_Description of the task_: Copy out every line of text in the records below word for word, leaving out the pictures.
Information shown section start
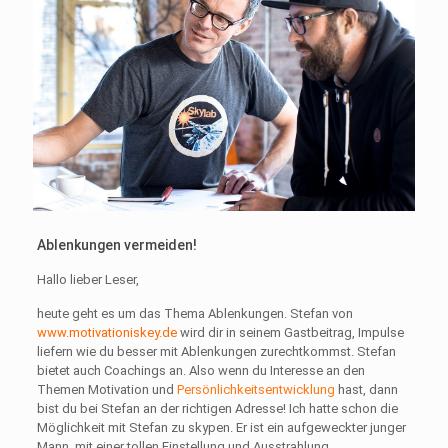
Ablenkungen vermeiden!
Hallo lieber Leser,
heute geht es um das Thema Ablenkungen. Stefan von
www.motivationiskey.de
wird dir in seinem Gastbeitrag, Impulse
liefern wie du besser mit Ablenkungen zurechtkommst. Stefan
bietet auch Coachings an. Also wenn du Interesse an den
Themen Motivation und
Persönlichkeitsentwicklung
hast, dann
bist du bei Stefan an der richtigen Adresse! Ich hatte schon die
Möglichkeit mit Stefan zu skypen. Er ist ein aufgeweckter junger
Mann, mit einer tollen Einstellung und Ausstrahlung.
Information shown section end
_Written response_:
Ablenkungen vermeiden!
Hallo lieber Leser,
heute geht es um das Thema Ablenkungen. Stefan von
www.motivationiskey.de
wird dir in seinem Gastbeitrag, Impulse
liefern wie du besser mit Ablenkungen zurechtkommst. Stefan
bietet auch Coachings an. Also wenn du Interesse an den
Themen Motivation und
Persönlichkeitsentwicklung
hast, dann
bist du bei Stefan an der richtigen Adresse! Ich hatte schon die
Möglichkeit mit Stefan zu skypen. Er ist ein aufgeweckter junger
Mann, mit einer tollen Einstellung und Ausstrahlung.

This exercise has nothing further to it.